◆ **Your task**
Transcribe the data below word for word, from its first line through the line containing "order: Sarcoptiformes", with both of those lines included.

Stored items
========================
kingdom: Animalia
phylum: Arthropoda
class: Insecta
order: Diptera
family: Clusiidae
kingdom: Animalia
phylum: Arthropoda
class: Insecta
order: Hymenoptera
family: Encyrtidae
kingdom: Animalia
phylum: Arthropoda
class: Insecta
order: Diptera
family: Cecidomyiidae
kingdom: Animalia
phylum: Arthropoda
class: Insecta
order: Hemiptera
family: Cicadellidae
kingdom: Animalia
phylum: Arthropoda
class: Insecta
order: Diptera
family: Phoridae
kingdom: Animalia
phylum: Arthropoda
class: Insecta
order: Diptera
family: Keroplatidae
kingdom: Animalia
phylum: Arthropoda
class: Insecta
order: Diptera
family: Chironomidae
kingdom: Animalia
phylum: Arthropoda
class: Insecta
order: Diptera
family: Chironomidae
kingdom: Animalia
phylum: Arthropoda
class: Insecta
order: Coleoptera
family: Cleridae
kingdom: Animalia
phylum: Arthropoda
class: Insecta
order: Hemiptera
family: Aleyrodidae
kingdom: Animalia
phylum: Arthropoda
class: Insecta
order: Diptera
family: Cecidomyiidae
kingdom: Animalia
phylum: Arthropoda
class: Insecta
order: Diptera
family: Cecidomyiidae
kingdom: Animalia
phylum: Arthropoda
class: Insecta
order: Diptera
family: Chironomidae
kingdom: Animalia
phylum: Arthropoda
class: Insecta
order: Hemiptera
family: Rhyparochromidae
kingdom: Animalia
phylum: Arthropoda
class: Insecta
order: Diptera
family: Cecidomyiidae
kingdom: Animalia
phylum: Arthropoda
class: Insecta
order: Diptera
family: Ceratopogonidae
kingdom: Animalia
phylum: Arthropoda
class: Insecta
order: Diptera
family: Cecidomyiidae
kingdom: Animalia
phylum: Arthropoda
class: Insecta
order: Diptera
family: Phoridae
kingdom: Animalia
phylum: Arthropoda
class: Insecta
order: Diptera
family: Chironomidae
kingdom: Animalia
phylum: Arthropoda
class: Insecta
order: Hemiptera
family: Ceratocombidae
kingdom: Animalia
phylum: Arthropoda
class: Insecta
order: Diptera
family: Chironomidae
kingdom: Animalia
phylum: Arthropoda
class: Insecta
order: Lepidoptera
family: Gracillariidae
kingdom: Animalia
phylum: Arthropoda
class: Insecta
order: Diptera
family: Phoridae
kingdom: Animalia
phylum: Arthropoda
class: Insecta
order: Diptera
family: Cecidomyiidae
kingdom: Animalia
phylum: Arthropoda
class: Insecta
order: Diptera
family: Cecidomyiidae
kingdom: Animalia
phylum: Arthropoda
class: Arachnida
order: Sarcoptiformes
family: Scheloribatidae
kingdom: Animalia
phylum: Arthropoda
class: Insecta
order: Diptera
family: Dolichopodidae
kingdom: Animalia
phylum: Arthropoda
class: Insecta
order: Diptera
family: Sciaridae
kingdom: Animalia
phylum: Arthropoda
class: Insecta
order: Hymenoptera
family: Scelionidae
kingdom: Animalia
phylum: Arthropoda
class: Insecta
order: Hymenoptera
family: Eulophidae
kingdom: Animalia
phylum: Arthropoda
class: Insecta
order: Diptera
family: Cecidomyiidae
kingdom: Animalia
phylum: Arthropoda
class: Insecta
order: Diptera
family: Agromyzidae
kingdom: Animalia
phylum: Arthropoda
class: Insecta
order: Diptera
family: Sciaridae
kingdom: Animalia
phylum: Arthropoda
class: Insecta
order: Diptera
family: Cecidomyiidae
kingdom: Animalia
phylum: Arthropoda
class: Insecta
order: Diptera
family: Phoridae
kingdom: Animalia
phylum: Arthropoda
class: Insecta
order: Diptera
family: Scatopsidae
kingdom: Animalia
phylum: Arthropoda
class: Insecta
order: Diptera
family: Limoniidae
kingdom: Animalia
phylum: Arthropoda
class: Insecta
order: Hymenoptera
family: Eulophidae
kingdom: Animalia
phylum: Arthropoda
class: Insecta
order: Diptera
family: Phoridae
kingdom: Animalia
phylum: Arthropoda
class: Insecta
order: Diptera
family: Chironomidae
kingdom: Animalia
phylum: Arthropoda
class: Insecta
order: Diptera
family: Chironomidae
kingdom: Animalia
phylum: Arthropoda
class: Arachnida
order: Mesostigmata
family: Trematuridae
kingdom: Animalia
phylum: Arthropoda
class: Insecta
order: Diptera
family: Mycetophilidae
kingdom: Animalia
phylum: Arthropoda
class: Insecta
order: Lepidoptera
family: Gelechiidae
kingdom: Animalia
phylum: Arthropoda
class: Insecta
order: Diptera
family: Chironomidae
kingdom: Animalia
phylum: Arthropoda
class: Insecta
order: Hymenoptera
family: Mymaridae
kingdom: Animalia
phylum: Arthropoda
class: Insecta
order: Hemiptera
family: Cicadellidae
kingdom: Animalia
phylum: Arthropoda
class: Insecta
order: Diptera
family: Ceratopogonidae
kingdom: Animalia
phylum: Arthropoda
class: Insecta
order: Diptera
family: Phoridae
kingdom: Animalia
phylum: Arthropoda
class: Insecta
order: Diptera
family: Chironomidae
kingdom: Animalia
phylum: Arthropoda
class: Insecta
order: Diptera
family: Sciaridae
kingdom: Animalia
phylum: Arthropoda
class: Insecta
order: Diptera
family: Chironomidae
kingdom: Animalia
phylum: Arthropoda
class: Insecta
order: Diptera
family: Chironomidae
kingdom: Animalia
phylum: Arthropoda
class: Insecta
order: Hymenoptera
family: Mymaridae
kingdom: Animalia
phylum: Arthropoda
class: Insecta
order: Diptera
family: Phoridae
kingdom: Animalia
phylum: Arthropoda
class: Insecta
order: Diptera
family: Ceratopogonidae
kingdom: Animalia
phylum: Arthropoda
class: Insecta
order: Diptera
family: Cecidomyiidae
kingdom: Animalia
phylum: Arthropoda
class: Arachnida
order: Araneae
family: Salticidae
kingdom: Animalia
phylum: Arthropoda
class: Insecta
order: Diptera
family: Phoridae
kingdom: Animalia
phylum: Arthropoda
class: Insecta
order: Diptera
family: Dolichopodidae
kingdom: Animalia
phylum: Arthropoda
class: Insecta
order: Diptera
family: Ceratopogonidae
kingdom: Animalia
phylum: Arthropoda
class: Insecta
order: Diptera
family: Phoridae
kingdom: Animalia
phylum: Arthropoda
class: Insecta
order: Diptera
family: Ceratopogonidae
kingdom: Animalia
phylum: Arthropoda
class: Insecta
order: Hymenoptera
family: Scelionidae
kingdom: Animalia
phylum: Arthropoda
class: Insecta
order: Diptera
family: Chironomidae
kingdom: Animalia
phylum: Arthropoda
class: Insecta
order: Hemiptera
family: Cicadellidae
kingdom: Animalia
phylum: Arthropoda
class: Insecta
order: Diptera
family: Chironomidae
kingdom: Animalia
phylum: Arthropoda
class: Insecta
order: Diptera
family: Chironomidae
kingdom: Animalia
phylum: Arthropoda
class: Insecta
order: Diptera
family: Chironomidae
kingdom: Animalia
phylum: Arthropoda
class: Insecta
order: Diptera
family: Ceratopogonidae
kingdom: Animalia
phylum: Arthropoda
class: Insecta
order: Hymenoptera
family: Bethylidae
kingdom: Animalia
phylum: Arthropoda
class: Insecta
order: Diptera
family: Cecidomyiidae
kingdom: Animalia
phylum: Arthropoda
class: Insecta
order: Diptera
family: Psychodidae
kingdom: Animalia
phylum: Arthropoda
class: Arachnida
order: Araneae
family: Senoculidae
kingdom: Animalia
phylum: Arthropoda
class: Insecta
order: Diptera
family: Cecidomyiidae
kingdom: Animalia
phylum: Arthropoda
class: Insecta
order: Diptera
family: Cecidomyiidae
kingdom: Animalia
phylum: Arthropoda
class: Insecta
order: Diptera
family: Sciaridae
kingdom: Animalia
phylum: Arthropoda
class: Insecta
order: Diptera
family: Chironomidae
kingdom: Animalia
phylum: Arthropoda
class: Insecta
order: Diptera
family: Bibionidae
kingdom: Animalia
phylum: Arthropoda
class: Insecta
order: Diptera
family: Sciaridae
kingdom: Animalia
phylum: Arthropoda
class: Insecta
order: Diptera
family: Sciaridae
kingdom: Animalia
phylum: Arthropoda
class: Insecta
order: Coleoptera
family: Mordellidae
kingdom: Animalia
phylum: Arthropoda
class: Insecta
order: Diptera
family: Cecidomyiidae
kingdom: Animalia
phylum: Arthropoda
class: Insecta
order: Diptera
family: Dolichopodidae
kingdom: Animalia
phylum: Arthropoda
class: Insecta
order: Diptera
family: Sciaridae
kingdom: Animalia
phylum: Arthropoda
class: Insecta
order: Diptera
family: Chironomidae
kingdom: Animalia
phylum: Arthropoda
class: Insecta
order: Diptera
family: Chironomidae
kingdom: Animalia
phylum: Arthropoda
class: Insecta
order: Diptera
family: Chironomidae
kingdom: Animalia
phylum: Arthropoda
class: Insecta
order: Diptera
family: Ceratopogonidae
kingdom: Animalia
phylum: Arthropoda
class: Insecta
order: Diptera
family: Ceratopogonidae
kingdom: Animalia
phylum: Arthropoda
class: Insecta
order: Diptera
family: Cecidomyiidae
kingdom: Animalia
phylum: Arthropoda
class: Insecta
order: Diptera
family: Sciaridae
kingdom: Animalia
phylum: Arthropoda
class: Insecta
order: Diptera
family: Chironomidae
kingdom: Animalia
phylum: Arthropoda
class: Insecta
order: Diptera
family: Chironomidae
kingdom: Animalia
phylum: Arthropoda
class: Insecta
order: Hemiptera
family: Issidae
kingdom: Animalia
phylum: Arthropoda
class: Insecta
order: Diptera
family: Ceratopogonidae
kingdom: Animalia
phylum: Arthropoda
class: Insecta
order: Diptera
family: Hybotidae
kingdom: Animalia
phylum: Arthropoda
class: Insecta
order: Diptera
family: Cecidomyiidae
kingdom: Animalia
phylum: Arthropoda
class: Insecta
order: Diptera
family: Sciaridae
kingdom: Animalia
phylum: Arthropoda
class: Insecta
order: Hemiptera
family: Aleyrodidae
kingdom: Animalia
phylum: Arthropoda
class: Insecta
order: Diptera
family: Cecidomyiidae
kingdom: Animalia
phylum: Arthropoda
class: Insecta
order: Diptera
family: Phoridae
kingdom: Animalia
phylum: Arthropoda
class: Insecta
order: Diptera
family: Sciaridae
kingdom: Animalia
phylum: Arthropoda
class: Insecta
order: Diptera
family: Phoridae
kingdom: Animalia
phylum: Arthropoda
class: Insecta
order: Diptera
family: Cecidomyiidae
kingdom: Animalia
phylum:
========================
◆ **Complete output**
kingdom: Animalia
phylum: Arthropoda
class: Insecta
order: Diptera
family: Clusiidae
kingdom: Animalia
phylum: Arthropoda
class: Insecta
order: Hymenoptera
family: Encyrtidae
kingdom: Animalia
phylum: Arthropoda
class: Insecta
order: Diptera
family: Cecidomyiidae
kingdom: Animalia
phylum: Arthropoda
class: Insecta
order: Hemiptera
family: Cicadellidae
kingdom: Animalia
phylum: Arthropoda
class: Insecta
order: Diptera
family: Phoridae
kingdom: Animalia
phylum: Arthropoda
class: Insecta
order: Diptera
family: Keroplatidae
kingdom: Animalia
phylum: Arthropoda
class: Insecta
order: Diptera
family: Chironomidae
kingdom: Animalia
phylum: Arthropoda
class: Insecta
order: Diptera
family: Chironomidae
kingdom: Animalia
phylum: Arthropoda
class: Insecta
order: Coleoptera
family: Cleridae
kingdom: Animalia
phylum: Arthropoda
class: Insecta
order: Hemiptera
family: Aleyrodidae
kingdom: Animalia
phylum: Arthropoda
class: Insecta
order: Diptera
family: Cecidomyiidae
kingdom: Animalia
phylum: Arthropoda
class: Insecta
order: Diptera
family: Cecidomyiidae
kingdom: Animalia
phylum: Arthropoda
class: Insecta
order: Diptera
family: Chironomidae
kingdom: Animalia
phylum: Arthropoda
class: Insecta
order: Hemiptera
family: Rhyparochromidae
kingdom: Animalia
phylum: Arthropoda
class: Insecta
order: Diptera
family: Cecidomyiidae
kingdom: Animalia
phylum: Arthropoda
class: Insecta
order: Diptera
family: Ceratopogonidae
kingdom: Animalia
phylum: Arthropoda
class: Insecta
order: Diptera
family: Cecidomyiidae
kingdom: Animalia
phylum: Arthropoda
class: Insecta
order: Diptera
family: Phoridae
kingdom: Animalia
phylum: Arthropoda
class: Insecta
order: Diptera
family: Chironomidae
kingdom: Animalia
phylum: Arthropoda
class: Insecta
order: Hemiptera
family: Ceratocombidae
kingdom: Animalia
phylum: Arthropoda
class: Insecta
order: Diptera
family: Chironomidae
kingdom: Animalia
phylum: Arthropoda
class: Insecta
order: Lepidoptera
family: Gracillariidae
kingdom: Animalia
phylum: Arthropoda
class: Insecta
order: Diptera
family: Phoridae
kingdom: Animalia
phylum: Arthropoda
class: Insecta
order: Diptera
family: Cecidomyiidae
kingdom: Animalia
phylum: Arthropoda
class: Insecta
order: Diptera
family: Cecidomyiidae
kingdom: Animalia
phylum: Arthropoda
class: Arachnida
order: Sarcoptiformes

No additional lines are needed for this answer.